EXCERPT PROVIDED
:::

My overall interest in NHRA has faded significantly. Believe it or not -- and believe it because I couldn't possibly dream of making this up -- the new PR rep for one of its major multi-car teams took me off her news release distribution list because of criticism from me and offered to reinstate me only if I promised no more criticism. Yes, you read that right, a media relations director specifically demanded a journalist give up his First Amendment rights. The World of Outlaws has had tragedy, rain, and no one who knows how to professional beat the publicity drum.

Thanks for hanging in there with me. Hopefully, we'll "talk" again soon.

THANK YOU: With my individual and the permanent Angelo Angelopolous Award, which is displayed in the Indianapolis Motor Speedway media center. The Angelo dates back to 1963 -- so I guess you can consider it an Indy "tradition" -- and is "Presented to the 500 Mile Race Participant Who Best Exemplifies the Creed of Sportsmanship." Angelopolous was an Indianapolis News writer who loved sportsmanship in sports. As I joked (?) in accepting, there must be at least 500 IMS Yellow Shirts (past and present) who went into shock at the news of me receiving an award for "sportsmanship." Regardless, having my name added to some truly great ones on the permanent award was a humbling and nice way to exit the Speedway. (Dan R. Boyd photo.)

Friday, May 25, 2018


Driver James Hinchcliffe and longtime publicist/journalist Michael Knight were honored with traditional Indy 500 awards Friday in a ceremony at the Indianapolis Motor Speedway media center.
 Hinchcliffe was announced as recipient of the Jigger Award, presented by the American Auto Racing Writers and Broadcasters Association, to an Indy 500 competitor who experiences misfortune/bad luck. Hinchcliffe, who survived near-fatal injuries in a 2015 practice session accident at IMS only to return a year later and win the pole position, didn’t qualify for Sunday’s 102d running of “The Greatest Spectacle in Racing.”

The award is named for Jigger Sirois, who missed being the pole winner in 1969 when his crew waved-off a qualifying run which would have been the only one completed before rain prevented any more track activity. Under rules then in effect, Sirois would have been on the pole, but never did qualify for the race. Sirois accepted the award for Hinchcliffe.
Knight accepted the Angelo Angelopolous Award, given since 1963 “to the 500 Mile Race Participant Who Best Exemplifies the Creed of Good Sportsmanship.” Angelopolous was an Indianapolis News writer who loved the 500 and fair play and sportsman-like acts.

Knight covered the race for the Philadelphia Daily News before a quarter-century career as a publicist for CART and numerous drivers and teams, including the Newman/Haas, Treadway, Robby Gordon and Sam Schmidt teams and drivers such as Mario and Michael Andretti, Nigel Mansell, Arie Luyendyk and Gordon. In recent years he’s reported for the Arizona Republic. He is a lifetime member of the 500 Oldtimers and is attending his 40th Indy 500, which he said will likely be his last.


Dr. Jerry Punch, who combined careers in broadcasting and medicine to become one of the most respected people in all of motorsports, was honored Friday with the Bob Russo Founders Award for dedication to auto racing.

:::

ACTIVITY A
In the post about Indy 500 awards, who accepted the Jigger Award for Hinchcliffe?
ACTIVITY B
Carry on writing the post about Indy 500 awards from the point where it stops.
You can skip the rows that come after this text.

[Saved entries]
:::

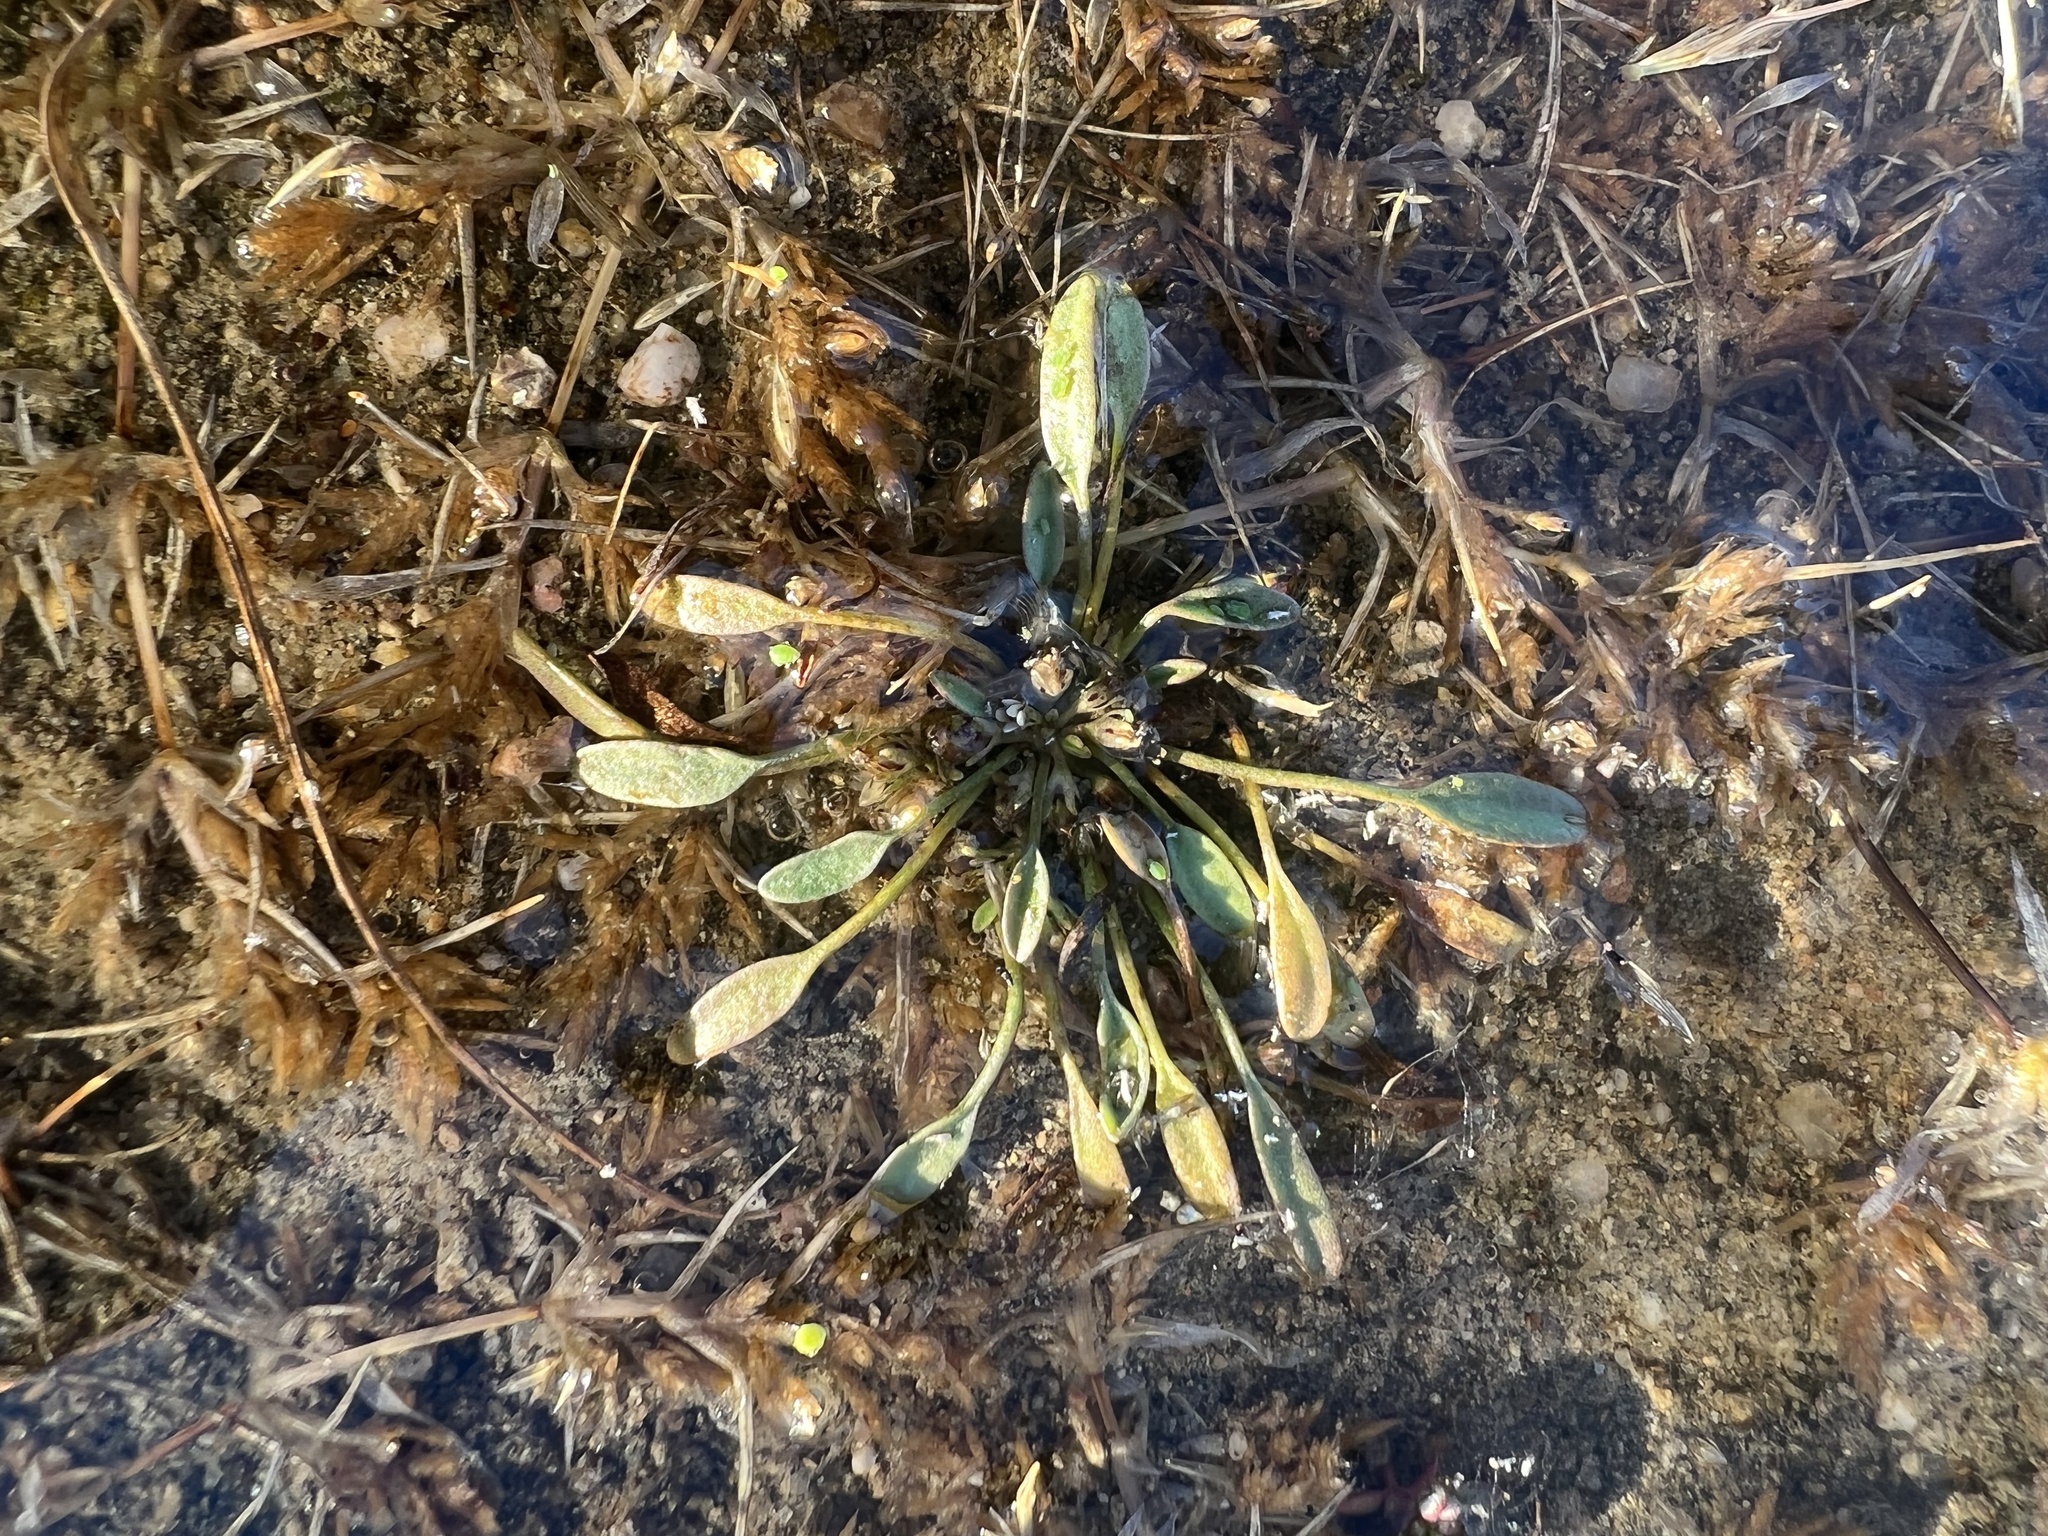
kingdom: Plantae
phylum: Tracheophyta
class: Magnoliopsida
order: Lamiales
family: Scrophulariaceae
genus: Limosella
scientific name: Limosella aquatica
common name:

:::

TASK OUTPUT A
Jigger Sirois

TASK OUTPUT B
The award was presented to Dr. Punch by Russo Award Chairman Paul Page, the 2012 honoree, in a ceremony in the Indianapolis Motor Speedway's media center.
 Russo, the much-admired and honored motorsports  journalist/publicist/historian, founded the American Auto Racing Writers and Broadcasters Association in 1955. Russo helped racing gain early national media attention in the 1950s via his stories in Speed Age magazine. He consulted IMS owner Tony Hulman on the future direction of the sport when AAA stopped sanctioning races, which led to the formation of the U.S. Auto Club. Among Russo's successes in public relations were the legendary Mobil Economy Run and with NHRA and Riverside International Raceway. Russo was the Miller Brewing Co.'s media representative for its primary sponsorship of Danny Sullivan when he won the 1985 Indy 500. His historical research and archives benefitted the sport overall, including the Motorsports Hall of Fame of America. He died in 1999 and age 71.
The Russo Award, as stated on the plaque, is presented "to an individual who has demonstrated profound interest, tireless efforts and undying dedication to auto racing as exemplified by Russo throughout his lifelong career.”
Dr. Punch, who will be a pit reporter for ABC's Indy 500 race telecast, was a driver and mechanic on the Carolinas short-track circuit and in 1975 began substituting for NASCAR Hall of Famer Ned Jarrett as track announcer at Hickory (N.C.) Speedway. He joined the Motor Racing Network radio team at the 1980 Daytona 500 and started with ESPN in 1984 as a pit reporter for NASCAR telecasts.  
Over the years, Punch has also served as host and play-by-play voice not only in numerous racing series, but college football and basketball as well.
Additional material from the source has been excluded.